Begin Material to process

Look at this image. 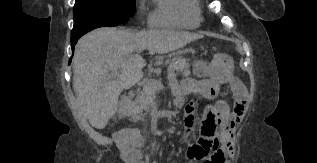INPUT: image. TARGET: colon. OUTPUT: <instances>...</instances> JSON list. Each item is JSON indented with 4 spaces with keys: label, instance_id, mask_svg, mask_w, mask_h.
<instances>
[{
    "label": "colon",
    "instance_id": "colon-1",
    "mask_svg": "<svg viewBox=\"0 0 317 163\" xmlns=\"http://www.w3.org/2000/svg\"><path fill=\"white\" fill-rule=\"evenodd\" d=\"M232 90L235 97V103L240 104L244 100L248 101V94L245 87L238 81L232 83ZM223 103H218L213 107H208L204 110L201 127L205 132H215L218 128L220 116L223 113Z\"/></svg>",
    "mask_w": 317,
    "mask_h": 163
}]
</instances>
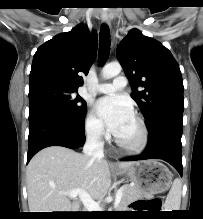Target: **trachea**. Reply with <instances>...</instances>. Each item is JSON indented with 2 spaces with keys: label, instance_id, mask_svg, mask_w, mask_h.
<instances>
[{
  "label": "trachea",
  "instance_id": "1",
  "mask_svg": "<svg viewBox=\"0 0 203 219\" xmlns=\"http://www.w3.org/2000/svg\"><path fill=\"white\" fill-rule=\"evenodd\" d=\"M110 51V31L107 25H103L99 35V62H106Z\"/></svg>",
  "mask_w": 203,
  "mask_h": 219
}]
</instances>
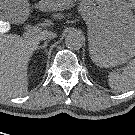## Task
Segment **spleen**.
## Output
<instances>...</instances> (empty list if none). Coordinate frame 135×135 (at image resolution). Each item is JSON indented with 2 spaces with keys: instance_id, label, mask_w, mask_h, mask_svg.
Listing matches in <instances>:
<instances>
[{
  "instance_id": "3e777b00",
  "label": "spleen",
  "mask_w": 135,
  "mask_h": 135,
  "mask_svg": "<svg viewBox=\"0 0 135 135\" xmlns=\"http://www.w3.org/2000/svg\"><path fill=\"white\" fill-rule=\"evenodd\" d=\"M109 86L117 92H126L135 87V59L131 60L122 73L113 71L108 75Z\"/></svg>"
}]
</instances>
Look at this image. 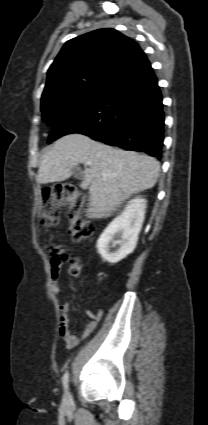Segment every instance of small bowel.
Instances as JSON below:
<instances>
[{"instance_id":"small-bowel-1","label":"small bowel","mask_w":208,"mask_h":425,"mask_svg":"<svg viewBox=\"0 0 208 425\" xmlns=\"http://www.w3.org/2000/svg\"><path fill=\"white\" fill-rule=\"evenodd\" d=\"M59 268L55 269L52 267V275H51V289L54 294L58 295L59 288ZM69 310V305L67 302L58 300V311H59V326L58 332L62 340L65 342L68 348H73L78 345L80 340L92 333L96 327V324L102 318V312L97 311L95 313L88 312V316L90 321L85 326L84 330L80 335L73 334L70 329L67 313Z\"/></svg>"}]
</instances>
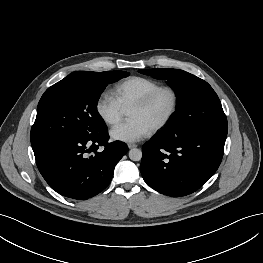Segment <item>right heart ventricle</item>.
I'll list each match as a JSON object with an SVG mask.
<instances>
[{
  "mask_svg": "<svg viewBox=\"0 0 263 263\" xmlns=\"http://www.w3.org/2000/svg\"><path fill=\"white\" fill-rule=\"evenodd\" d=\"M160 86L156 80L133 76L118 83L113 90L114 97L125 108H130L134 103L145 97L148 93Z\"/></svg>",
  "mask_w": 263,
  "mask_h": 263,
  "instance_id": "1",
  "label": "right heart ventricle"
}]
</instances>
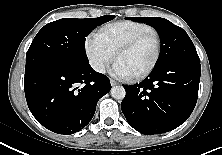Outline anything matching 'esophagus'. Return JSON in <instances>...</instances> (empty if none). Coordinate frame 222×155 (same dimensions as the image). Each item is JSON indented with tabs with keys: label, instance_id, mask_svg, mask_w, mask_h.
<instances>
[{
	"label": "esophagus",
	"instance_id": "esophagus-1",
	"mask_svg": "<svg viewBox=\"0 0 222 155\" xmlns=\"http://www.w3.org/2000/svg\"><path fill=\"white\" fill-rule=\"evenodd\" d=\"M110 83H111V85H112V86H115V85H117V84H118V82H117V81H115V80H113V79H110Z\"/></svg>",
	"mask_w": 222,
	"mask_h": 155
}]
</instances>
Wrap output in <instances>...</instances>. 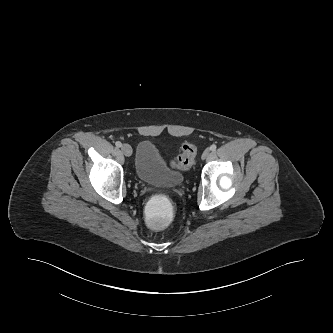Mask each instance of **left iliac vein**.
<instances>
[{
  "label": "left iliac vein",
  "mask_w": 333,
  "mask_h": 333,
  "mask_svg": "<svg viewBox=\"0 0 333 333\" xmlns=\"http://www.w3.org/2000/svg\"><path fill=\"white\" fill-rule=\"evenodd\" d=\"M209 155H210V150L206 149L202 154V159L208 158Z\"/></svg>",
  "instance_id": "1"
}]
</instances>
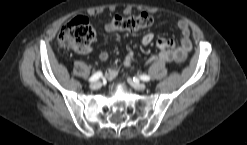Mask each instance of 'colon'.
<instances>
[{"mask_svg":"<svg viewBox=\"0 0 247 145\" xmlns=\"http://www.w3.org/2000/svg\"><path fill=\"white\" fill-rule=\"evenodd\" d=\"M153 18L147 13L121 16L115 15L107 23L112 30L137 31L152 25ZM96 34L85 16H77L62 26L58 34V43L62 48L83 50L95 40Z\"/></svg>","mask_w":247,"mask_h":145,"instance_id":"5ec220e1","label":"colon"}]
</instances>
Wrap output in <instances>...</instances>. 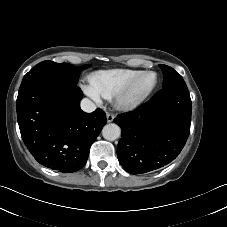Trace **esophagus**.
<instances>
[{
    "instance_id": "1",
    "label": "esophagus",
    "mask_w": 227,
    "mask_h": 227,
    "mask_svg": "<svg viewBox=\"0 0 227 227\" xmlns=\"http://www.w3.org/2000/svg\"><path fill=\"white\" fill-rule=\"evenodd\" d=\"M114 118H115V115L114 114L109 113V112L106 113L107 122H109V123L110 122H113Z\"/></svg>"
}]
</instances>
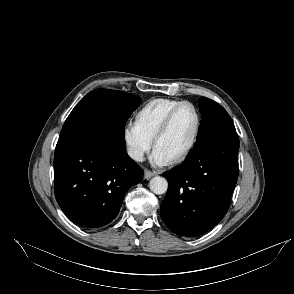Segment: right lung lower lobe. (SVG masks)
Returning <instances> with one entry per match:
<instances>
[{
    "label": "right lung lower lobe",
    "mask_w": 294,
    "mask_h": 294,
    "mask_svg": "<svg viewBox=\"0 0 294 294\" xmlns=\"http://www.w3.org/2000/svg\"><path fill=\"white\" fill-rule=\"evenodd\" d=\"M124 138L68 141L55 149V197L75 223L97 228L116 218L127 190L143 178L128 155Z\"/></svg>",
    "instance_id": "98d812e1"
}]
</instances>
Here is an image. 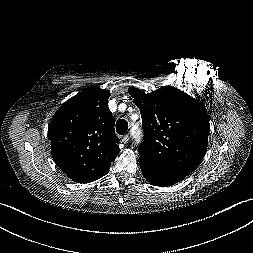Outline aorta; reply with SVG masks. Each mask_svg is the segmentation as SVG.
<instances>
[{"instance_id": "obj_1", "label": "aorta", "mask_w": 253, "mask_h": 253, "mask_svg": "<svg viewBox=\"0 0 253 253\" xmlns=\"http://www.w3.org/2000/svg\"><path fill=\"white\" fill-rule=\"evenodd\" d=\"M132 134L134 136V141L139 143L141 141V132H139L137 127H132Z\"/></svg>"}]
</instances>
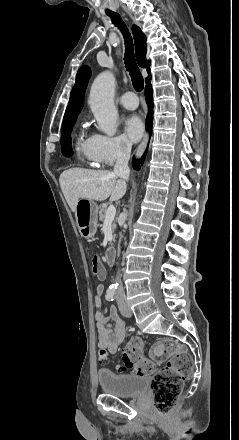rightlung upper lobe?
Wrapping results in <instances>:
<instances>
[{
	"label": "right lung upper lobe",
	"instance_id": "right-lung-upper-lobe-1",
	"mask_svg": "<svg viewBox=\"0 0 239 440\" xmlns=\"http://www.w3.org/2000/svg\"><path fill=\"white\" fill-rule=\"evenodd\" d=\"M132 33L135 42V54L137 62L139 66L143 68L146 67L147 72L150 75V62L146 60V36L136 25H133ZM89 77V68L87 66H82L78 70L75 85L71 91L70 100L63 119V126L77 119L78 114L83 106L82 98L84 96Z\"/></svg>",
	"mask_w": 239,
	"mask_h": 440
}]
</instances>
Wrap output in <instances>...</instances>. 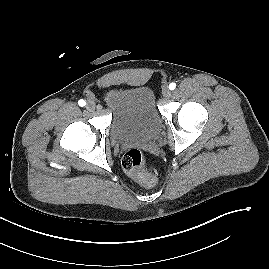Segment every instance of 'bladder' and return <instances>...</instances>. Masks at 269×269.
I'll list each match as a JSON object with an SVG mask.
<instances>
[{
    "label": "bladder",
    "mask_w": 269,
    "mask_h": 269,
    "mask_svg": "<svg viewBox=\"0 0 269 269\" xmlns=\"http://www.w3.org/2000/svg\"><path fill=\"white\" fill-rule=\"evenodd\" d=\"M104 100L112 113L111 135L115 140L146 142L159 133L161 118L149 87H113Z\"/></svg>",
    "instance_id": "bladder-1"
}]
</instances>
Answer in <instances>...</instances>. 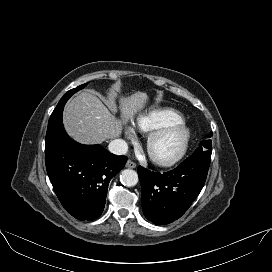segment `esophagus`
I'll use <instances>...</instances> for the list:
<instances>
[{"label":"esophagus","mask_w":272,"mask_h":272,"mask_svg":"<svg viewBox=\"0 0 272 272\" xmlns=\"http://www.w3.org/2000/svg\"><path fill=\"white\" fill-rule=\"evenodd\" d=\"M126 167L127 168H136V163H134L133 161H131V160H128L127 162H126Z\"/></svg>","instance_id":"obj_1"}]
</instances>
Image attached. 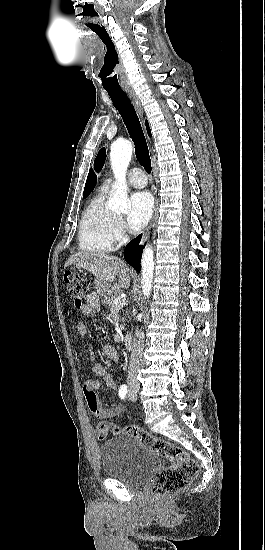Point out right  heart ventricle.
I'll return each instance as SVG.
<instances>
[{
	"instance_id": "1",
	"label": "right heart ventricle",
	"mask_w": 265,
	"mask_h": 550,
	"mask_svg": "<svg viewBox=\"0 0 265 550\" xmlns=\"http://www.w3.org/2000/svg\"><path fill=\"white\" fill-rule=\"evenodd\" d=\"M107 190L101 188L85 208L78 230V245L83 251L107 252L116 239V216L105 204Z\"/></svg>"
}]
</instances>
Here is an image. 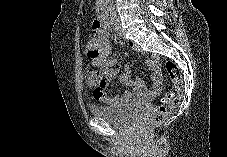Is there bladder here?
<instances>
[{
    "label": "bladder",
    "mask_w": 227,
    "mask_h": 157,
    "mask_svg": "<svg viewBox=\"0 0 227 157\" xmlns=\"http://www.w3.org/2000/svg\"><path fill=\"white\" fill-rule=\"evenodd\" d=\"M143 107L127 104L120 107L92 106L90 112L116 126H127L143 114Z\"/></svg>",
    "instance_id": "obj_1"
}]
</instances>
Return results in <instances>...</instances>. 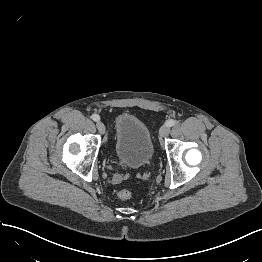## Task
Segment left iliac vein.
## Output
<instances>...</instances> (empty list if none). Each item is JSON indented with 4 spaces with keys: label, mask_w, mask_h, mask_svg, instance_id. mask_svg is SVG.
Here are the masks:
<instances>
[{
    "label": "left iliac vein",
    "mask_w": 262,
    "mask_h": 262,
    "mask_svg": "<svg viewBox=\"0 0 262 262\" xmlns=\"http://www.w3.org/2000/svg\"><path fill=\"white\" fill-rule=\"evenodd\" d=\"M170 132V127L168 125H163L159 131L160 138L166 137Z\"/></svg>",
    "instance_id": "obj_1"
}]
</instances>
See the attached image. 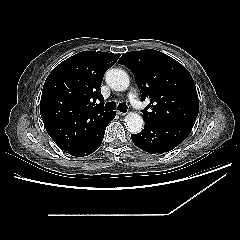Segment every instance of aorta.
Instances as JSON below:
<instances>
[{
  "mask_svg": "<svg viewBox=\"0 0 240 240\" xmlns=\"http://www.w3.org/2000/svg\"><path fill=\"white\" fill-rule=\"evenodd\" d=\"M105 79L107 84L115 91H124L129 87V76L121 69H109L106 72ZM125 126L132 134L141 132L144 124L142 116L138 113L130 112L126 115Z\"/></svg>",
  "mask_w": 240,
  "mask_h": 240,
  "instance_id": "aorta-1",
  "label": "aorta"
}]
</instances>
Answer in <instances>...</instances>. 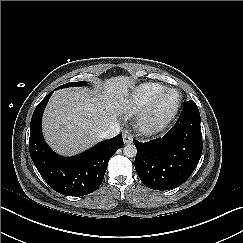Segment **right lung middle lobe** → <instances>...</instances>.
Here are the masks:
<instances>
[{
  "instance_id": "dd1d6c3e",
  "label": "right lung middle lobe",
  "mask_w": 243,
  "mask_h": 243,
  "mask_svg": "<svg viewBox=\"0 0 243 243\" xmlns=\"http://www.w3.org/2000/svg\"><path fill=\"white\" fill-rule=\"evenodd\" d=\"M83 85H86V82H83V81H81V82H70V83L59 86L55 90L61 89V88H66V87H71V86H83Z\"/></svg>"
}]
</instances>
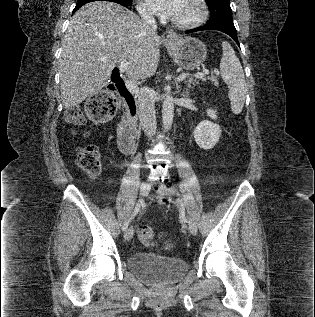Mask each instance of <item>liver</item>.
<instances>
[{"instance_id": "obj_1", "label": "liver", "mask_w": 315, "mask_h": 317, "mask_svg": "<svg viewBox=\"0 0 315 317\" xmlns=\"http://www.w3.org/2000/svg\"><path fill=\"white\" fill-rule=\"evenodd\" d=\"M162 41L144 20L125 7L95 1L70 19L62 39L60 91L64 108L79 105L100 92L123 60L132 81L153 76Z\"/></svg>"}]
</instances>
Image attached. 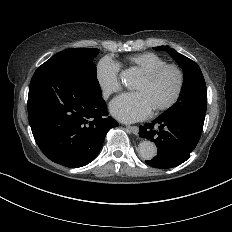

End Material to process

Edit the part of the material that opens with the line containing "Mask each instance of <item>liver</item>." and runs through the end, replacing "attached" with "included" and changing nothing else. Omit the pictures from your answer.

Task result.
Mask each instance of <item>liver</item>.
<instances>
[{"instance_id": "obj_1", "label": "liver", "mask_w": 315, "mask_h": 317, "mask_svg": "<svg viewBox=\"0 0 315 317\" xmlns=\"http://www.w3.org/2000/svg\"><path fill=\"white\" fill-rule=\"evenodd\" d=\"M162 41L144 20L125 7L95 1L70 19L62 39L60 91L64 108L79 105L100 92L123 60L132 81L153 76Z\"/></svg>"}]
</instances>
Image included. 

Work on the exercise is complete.